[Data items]
::::::

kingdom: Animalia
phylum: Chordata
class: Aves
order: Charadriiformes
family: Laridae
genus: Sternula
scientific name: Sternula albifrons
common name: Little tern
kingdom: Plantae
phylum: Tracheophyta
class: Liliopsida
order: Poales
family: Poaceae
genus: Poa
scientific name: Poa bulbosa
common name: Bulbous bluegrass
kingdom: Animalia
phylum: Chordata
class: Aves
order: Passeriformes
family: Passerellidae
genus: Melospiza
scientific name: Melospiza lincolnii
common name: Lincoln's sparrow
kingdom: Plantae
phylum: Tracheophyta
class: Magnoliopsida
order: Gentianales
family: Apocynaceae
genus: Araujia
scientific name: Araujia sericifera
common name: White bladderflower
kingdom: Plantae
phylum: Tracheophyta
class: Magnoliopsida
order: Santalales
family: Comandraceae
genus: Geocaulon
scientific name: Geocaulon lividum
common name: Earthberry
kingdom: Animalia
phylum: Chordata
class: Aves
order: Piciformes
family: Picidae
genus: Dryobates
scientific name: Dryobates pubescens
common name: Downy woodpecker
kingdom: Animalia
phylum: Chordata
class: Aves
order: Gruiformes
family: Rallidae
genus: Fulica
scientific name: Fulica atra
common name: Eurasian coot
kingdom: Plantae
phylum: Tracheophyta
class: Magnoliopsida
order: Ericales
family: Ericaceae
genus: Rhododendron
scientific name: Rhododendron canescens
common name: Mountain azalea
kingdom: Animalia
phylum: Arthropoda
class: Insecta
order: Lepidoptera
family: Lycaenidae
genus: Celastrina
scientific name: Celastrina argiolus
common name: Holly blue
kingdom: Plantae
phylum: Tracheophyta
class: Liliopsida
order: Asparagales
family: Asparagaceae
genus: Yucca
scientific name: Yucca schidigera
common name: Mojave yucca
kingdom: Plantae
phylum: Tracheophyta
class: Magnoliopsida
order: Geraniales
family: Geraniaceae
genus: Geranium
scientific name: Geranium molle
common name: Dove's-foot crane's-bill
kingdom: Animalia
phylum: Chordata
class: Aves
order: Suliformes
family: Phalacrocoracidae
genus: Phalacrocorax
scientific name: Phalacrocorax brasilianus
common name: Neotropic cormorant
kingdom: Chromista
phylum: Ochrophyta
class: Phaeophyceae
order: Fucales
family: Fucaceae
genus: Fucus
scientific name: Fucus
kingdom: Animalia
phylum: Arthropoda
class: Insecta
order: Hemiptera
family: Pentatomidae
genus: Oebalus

::::::

▸ **Exercise**
Turn every line of the records above into a Markdown table with two columns, Row and Line. Number the lines in order under Row, put each line's text under Line, and leave out blank lines.

▸ **The response**
| Row | Line |
|---|---|
| 1 | kingdom: Animalia |
| 2 | phylum: Chordata |
| 3 | class: Aves |
| 4 | order: Charadriiformes |
| 5 | family: Laridae |
| 6 | genus: Sternula |
| 7 | scientific name: Sternula albifrons |
| 8 | common name: Little tern |
| 9 | kingdom: Plantae |
| 10 | phylum: Tracheophyta |
| 11 | class: Liliopsida |
| 12 | order: Poales |
| 13 | family: Poaceae |
| 14 | genus: Poa |
| 15 | scientific name: Poa bulbosa |
| 16 | common name: Bulbous bluegrass |
| 17 | kingdom: Animalia |
| 18 | phylum: Chordata |
| 19 | class: Aves |
| 20 | order: Passeriformes |
| 21 | family: Passerellidae |
| 22 | genus: Melospiza |
| 23 | scientific name: Melospiza lincolnii |
| 24 | common name: Lincoln's sparrow |
| 25 | kingdom: Plantae |
| 26 | phylum: Tracheophyta |
| 27 | class: Magnoliopsida |
| 28 | order: Gentianales |
| 29 | family: Apocynaceae |
| 30 | genus: Araujia |
| 31 | scientific name: Araujia sericifera |
| 32 | common name: White bladderflower |
| 33 | kingdom: Plantae |
| 34 | phylum: Tracheophyta |
| 35 | class: Magnoliopsida |
| 36 | order: Santalales |
| 37 | family: Comandraceae |
| 38 | genus: Geocaulon |
| 39 | scientific name: Geocaulon lividum |
| 40 | common name: Earthberry |
| 41 | kingdom: Animalia |
| 42 | phylum: Chordata |
| 43 | class: Aves |
| 44 | order: Piciformes |
| 45 | family: Picidae |
| 46 | genus: Dryobates |
| 47 | scientific name: Dryobates pubescens |
| 48 | common name: Downy woodpecker |
| 49 | kingdom: Animalia |
| 50 | phylum: Chordata |
| 51 | class: Aves |
| 52 | order: Gruiformes |
| 53 | family: Rallidae |
| 54 | genus: Fulica |
| 55 | scientific name: Fulica atra |
| 56 | common name: Eurasian coot |
| 57 | kingdom: Plantae |
| 58 | phylum: Tracheophyta |
| 59 | class: Magnoliopsida |
| 60 | order: Ericales |
| 61 | family: Ericaceae |
| 62 | genus: Rhododendron |
| 63 | scientific name: Rhododendron canescens |
| 64 | common name: Mountain azalea |
| 65 | kingdom: Animalia |
| 66 | phylum: Arthropoda |
| 67 | class: Insecta |
| 68 | order: Lepidoptera |
| 69 | family: Lycaenidae |
| 70 | genus: Celastrina |
| 71 | scientific name: Celastrina argiolus |
| 72 | common name: Holly blue |
| 73 | kingdom: Plantae |
| 74 | phylum: Tracheophyta |
| 75 | class: Liliopsida |
| 76 | order: Asparagales |
| 77 | family: Asparagaceae |
| 78 | genus: Yucca |
| 79 | scientific name: Yucca schidigera |
| 80 | common name: Mojave yucca |
| 81 | kingdom: Plantae |
| 82 | phylum: Tracheophyta |
| 83 | class: Magnoliopsida |
| 84 | order: Geraniales |
| 85 | family: Geraniaceae |
| 86 | genus: Geranium |
| 87 | scientific name: Geranium molle |
| 88 | common name: Dove's-foot crane's-bill |
| 89 | kingdom: Animalia |
| 90 | phylum: Chordata |
| 91 | class: Aves |
| 92 | order: Suliformes |
| 93 | family: Phalacrocoracidae |
| 94 | genus: Phalacrocorax |
| 95 | scientific name: Phalacrocorax brasilianus |
| 96 | common name: Neotropic cormorant |
| 97 | kingdom: Chromista |
| 98 | phylum: Ochrophyta |
| 99 | class: Phaeophyceae |
| 100 | order: Fucales |
| 101 | family: Fucaceae |
| 102 | genus: Fucus |
| 103 | scientific name: Fucus |
| 104 | kingdom: Animalia |
| 105 | phylum: Arthropoda |
| 106 | class: Insecta |
| 107 | order: Hemiptera |
| 108 | family: Pentatomidae |
| 109 | genus: Oebalus |